**Проверьте понимание**:
[1] Перечислите всех родственников рассказчика, упомянутых в отрывке о рояле.
[2] Продолжите, пожалуйста, отрывок о рояле с того места, где он заканчивается.

**Фрагмент текста**:
Книгу я прочитал с огромным трудом, но одно, во всяком случае, усвоил: был на свете Бетховен. И только поэтому согласился на кошмарную процедуру, которой подверг меня один из потомков деда. Двоюродный брат отвел меня в бабушкин дом, где стоял рояль, чтобы я научился играть на этом инструменте. Он поднял крышку и коснулся клавиши — раздался басовый звук; другой рукой коснулся клавиши справа — раздался тоненький щебет или что-то в этом птичьем роде. После чего брат задал мне идиотский вопрос: «Какой из этих звуков выше, а какой ниже?» Я посмотрел на него, как на кретина, и ответил, что не знаю. «Как это не знаешь? Давай попробуем еще раз!» Он повторил эту игру несколько раз, но мой ответ оставался прежним: не знаю. В конце концов, брат разозлился, стукнул крышкой мне по пальцам, а вернувшись домой, сказал моей маме: «Твой сын дурак, ничего из этого не выйдет». Когда мама спросила меня, что случилось, я сказал: «Сам он дурак! Если бы он спросил меня, какой звук толще, а какой тоньше, я бы сразу ответил!» Вот так я не стал пианистом.

**Извлечённые данные**:
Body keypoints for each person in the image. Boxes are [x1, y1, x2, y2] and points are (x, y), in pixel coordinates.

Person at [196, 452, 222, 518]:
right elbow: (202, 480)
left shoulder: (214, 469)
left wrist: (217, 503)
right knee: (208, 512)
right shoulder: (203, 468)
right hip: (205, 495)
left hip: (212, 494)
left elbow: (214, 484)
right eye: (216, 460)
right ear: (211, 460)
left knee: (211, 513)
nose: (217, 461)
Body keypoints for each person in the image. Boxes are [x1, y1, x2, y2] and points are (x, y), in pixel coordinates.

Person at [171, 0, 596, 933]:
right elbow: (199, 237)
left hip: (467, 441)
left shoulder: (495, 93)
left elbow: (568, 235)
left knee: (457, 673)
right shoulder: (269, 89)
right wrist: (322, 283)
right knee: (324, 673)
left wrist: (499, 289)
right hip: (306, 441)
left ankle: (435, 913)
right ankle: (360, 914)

---

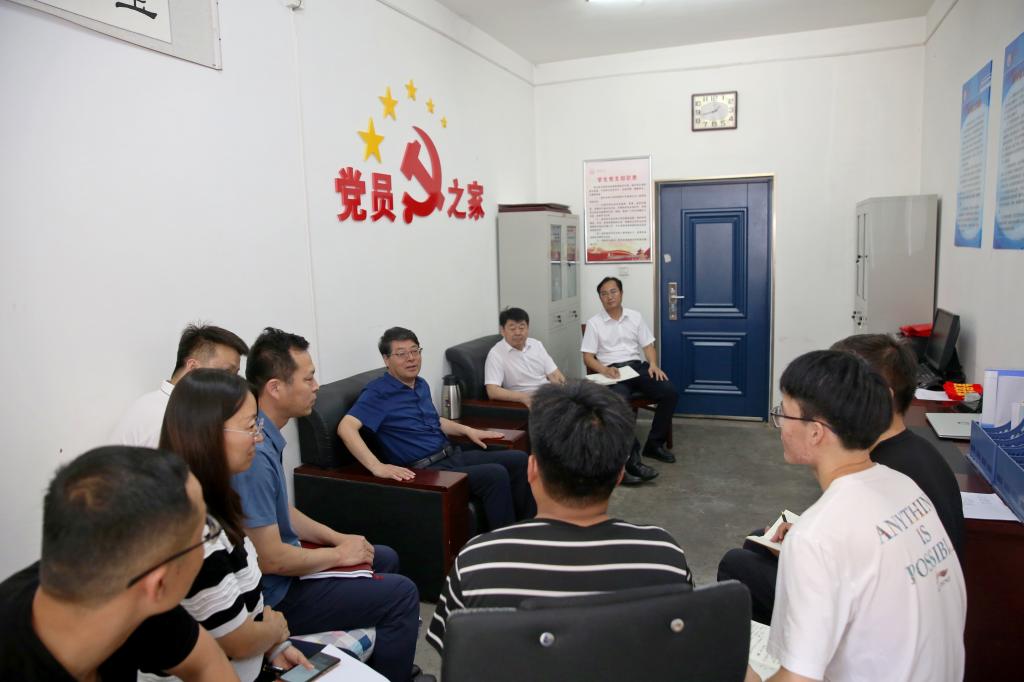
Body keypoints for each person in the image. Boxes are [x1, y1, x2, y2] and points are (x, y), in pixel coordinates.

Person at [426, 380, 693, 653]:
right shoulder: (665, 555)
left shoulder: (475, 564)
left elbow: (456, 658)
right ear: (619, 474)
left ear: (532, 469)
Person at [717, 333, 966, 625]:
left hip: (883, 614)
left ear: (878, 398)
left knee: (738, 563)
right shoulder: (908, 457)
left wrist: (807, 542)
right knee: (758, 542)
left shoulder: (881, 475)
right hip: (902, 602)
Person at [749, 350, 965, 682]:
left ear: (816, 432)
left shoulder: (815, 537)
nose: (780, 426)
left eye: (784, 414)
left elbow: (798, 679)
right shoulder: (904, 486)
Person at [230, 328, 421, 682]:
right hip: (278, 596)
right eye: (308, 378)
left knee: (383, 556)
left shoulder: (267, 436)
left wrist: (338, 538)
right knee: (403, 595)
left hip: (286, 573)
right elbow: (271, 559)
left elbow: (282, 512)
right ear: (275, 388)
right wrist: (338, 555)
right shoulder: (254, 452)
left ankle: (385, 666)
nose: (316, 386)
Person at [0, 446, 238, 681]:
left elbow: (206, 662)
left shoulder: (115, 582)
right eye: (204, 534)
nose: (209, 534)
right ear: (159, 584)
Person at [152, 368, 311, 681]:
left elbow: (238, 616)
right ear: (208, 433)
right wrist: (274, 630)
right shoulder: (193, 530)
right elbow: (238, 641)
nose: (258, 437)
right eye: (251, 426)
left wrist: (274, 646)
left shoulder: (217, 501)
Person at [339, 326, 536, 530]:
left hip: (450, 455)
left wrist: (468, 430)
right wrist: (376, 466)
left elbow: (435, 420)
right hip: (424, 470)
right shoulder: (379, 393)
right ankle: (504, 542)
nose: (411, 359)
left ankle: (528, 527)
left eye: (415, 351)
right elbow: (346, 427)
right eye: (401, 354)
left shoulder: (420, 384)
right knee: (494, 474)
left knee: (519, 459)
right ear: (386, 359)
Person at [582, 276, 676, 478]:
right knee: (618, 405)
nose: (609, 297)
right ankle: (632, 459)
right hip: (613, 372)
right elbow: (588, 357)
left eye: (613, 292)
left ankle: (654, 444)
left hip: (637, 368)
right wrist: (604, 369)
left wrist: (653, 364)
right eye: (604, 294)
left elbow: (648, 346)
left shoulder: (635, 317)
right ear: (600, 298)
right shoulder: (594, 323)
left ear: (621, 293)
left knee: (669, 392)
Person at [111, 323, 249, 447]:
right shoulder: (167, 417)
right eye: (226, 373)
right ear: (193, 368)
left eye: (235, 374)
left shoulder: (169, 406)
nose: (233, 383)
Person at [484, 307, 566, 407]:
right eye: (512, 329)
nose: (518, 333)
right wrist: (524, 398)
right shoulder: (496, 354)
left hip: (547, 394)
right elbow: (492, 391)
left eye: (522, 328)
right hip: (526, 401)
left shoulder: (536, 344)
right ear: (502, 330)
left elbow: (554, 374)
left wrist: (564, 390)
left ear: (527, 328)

==

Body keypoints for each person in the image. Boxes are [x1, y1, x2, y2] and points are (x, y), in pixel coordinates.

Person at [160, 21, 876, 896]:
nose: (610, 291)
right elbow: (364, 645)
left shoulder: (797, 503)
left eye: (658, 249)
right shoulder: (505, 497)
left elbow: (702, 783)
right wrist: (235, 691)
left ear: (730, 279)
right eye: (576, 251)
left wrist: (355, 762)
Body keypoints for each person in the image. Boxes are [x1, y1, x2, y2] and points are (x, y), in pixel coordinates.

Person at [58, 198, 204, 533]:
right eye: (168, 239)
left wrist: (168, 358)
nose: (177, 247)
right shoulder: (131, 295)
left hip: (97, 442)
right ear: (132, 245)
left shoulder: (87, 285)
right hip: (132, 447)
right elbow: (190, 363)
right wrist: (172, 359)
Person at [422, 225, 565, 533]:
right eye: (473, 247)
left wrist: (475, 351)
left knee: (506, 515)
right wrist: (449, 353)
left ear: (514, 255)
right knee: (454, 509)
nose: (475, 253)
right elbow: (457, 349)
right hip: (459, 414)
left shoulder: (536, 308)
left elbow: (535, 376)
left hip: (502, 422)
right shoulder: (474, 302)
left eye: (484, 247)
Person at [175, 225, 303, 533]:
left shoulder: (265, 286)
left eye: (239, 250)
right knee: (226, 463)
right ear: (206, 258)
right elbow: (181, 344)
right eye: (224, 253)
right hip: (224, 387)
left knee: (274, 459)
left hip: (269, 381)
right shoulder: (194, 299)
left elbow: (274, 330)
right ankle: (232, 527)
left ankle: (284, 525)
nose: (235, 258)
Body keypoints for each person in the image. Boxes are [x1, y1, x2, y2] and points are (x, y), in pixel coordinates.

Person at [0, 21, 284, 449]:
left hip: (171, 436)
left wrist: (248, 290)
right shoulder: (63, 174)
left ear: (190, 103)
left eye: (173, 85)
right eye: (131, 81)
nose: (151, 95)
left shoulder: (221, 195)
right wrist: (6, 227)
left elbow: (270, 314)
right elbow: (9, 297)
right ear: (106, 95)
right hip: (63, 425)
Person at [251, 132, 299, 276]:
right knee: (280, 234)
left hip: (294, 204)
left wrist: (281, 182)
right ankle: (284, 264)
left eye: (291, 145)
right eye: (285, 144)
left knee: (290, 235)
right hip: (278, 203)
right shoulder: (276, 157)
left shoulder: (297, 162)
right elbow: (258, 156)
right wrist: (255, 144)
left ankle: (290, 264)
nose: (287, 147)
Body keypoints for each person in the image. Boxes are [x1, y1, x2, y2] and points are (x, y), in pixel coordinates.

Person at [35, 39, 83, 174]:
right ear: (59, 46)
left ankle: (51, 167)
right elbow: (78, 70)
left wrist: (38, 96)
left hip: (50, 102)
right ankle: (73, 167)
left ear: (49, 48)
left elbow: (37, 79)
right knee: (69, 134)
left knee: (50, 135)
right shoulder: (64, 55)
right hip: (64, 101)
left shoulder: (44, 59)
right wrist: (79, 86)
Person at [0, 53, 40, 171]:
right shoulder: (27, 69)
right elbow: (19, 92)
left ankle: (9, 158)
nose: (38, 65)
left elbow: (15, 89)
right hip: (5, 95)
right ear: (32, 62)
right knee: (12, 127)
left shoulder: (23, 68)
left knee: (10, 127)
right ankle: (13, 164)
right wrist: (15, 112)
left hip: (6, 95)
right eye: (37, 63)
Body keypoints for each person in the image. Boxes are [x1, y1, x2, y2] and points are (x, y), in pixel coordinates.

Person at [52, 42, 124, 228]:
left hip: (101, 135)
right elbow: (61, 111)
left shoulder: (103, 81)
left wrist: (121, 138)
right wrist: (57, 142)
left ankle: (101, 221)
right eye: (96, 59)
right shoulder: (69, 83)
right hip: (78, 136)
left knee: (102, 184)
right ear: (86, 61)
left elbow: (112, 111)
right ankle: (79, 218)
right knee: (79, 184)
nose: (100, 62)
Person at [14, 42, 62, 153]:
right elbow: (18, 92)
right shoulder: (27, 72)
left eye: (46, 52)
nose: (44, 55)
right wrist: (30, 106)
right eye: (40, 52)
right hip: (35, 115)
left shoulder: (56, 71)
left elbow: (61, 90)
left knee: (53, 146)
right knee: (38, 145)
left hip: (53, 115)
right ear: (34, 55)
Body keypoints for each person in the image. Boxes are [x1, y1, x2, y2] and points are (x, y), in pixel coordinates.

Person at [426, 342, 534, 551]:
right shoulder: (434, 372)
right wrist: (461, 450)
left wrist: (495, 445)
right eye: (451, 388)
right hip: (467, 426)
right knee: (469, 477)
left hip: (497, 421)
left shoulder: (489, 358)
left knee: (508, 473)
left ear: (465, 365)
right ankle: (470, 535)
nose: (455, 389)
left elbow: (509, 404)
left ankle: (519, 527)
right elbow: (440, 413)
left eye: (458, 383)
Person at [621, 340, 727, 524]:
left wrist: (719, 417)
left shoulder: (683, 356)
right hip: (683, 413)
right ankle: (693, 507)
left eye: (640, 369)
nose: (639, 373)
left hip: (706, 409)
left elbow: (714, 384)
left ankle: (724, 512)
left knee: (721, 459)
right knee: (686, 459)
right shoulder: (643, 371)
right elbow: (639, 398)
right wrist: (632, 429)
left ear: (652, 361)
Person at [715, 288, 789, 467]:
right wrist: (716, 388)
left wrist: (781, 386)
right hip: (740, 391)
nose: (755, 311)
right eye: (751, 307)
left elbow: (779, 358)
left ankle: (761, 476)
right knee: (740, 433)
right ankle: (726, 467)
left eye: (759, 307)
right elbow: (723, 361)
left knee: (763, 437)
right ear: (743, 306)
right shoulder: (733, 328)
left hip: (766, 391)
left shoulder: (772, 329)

**Ожидаемые результаты**:
[1] Дед, двоюродный брат, бабушка, мама.

[2]
Потом меня пытались учить играть на скрипке, но учитель обнаружил, что, играя гаммы, я ставлю на пюпитр книгу и листаю страницы (уже тогда я приобрел эту дурную привычку), и отказался продолжать занятия. На этом мое музыкальное образование закончилось. Читал я постоянно, так обстоит дело и по сей день. Должен признаться, что в моем преклонном возрасте (который неуклонно приближается к закату, ведь я вышел на финишную прямую) единственное, чего мне действительно жаль, помимо бесед с людьми, подобными вам, и любования людьми, подобными моей жене, — это осознание того нехитрого обстоятельства, что я не успею прочитать все те книги, которые прочитать собирался. Быть может, я их уже и в руки не возьму.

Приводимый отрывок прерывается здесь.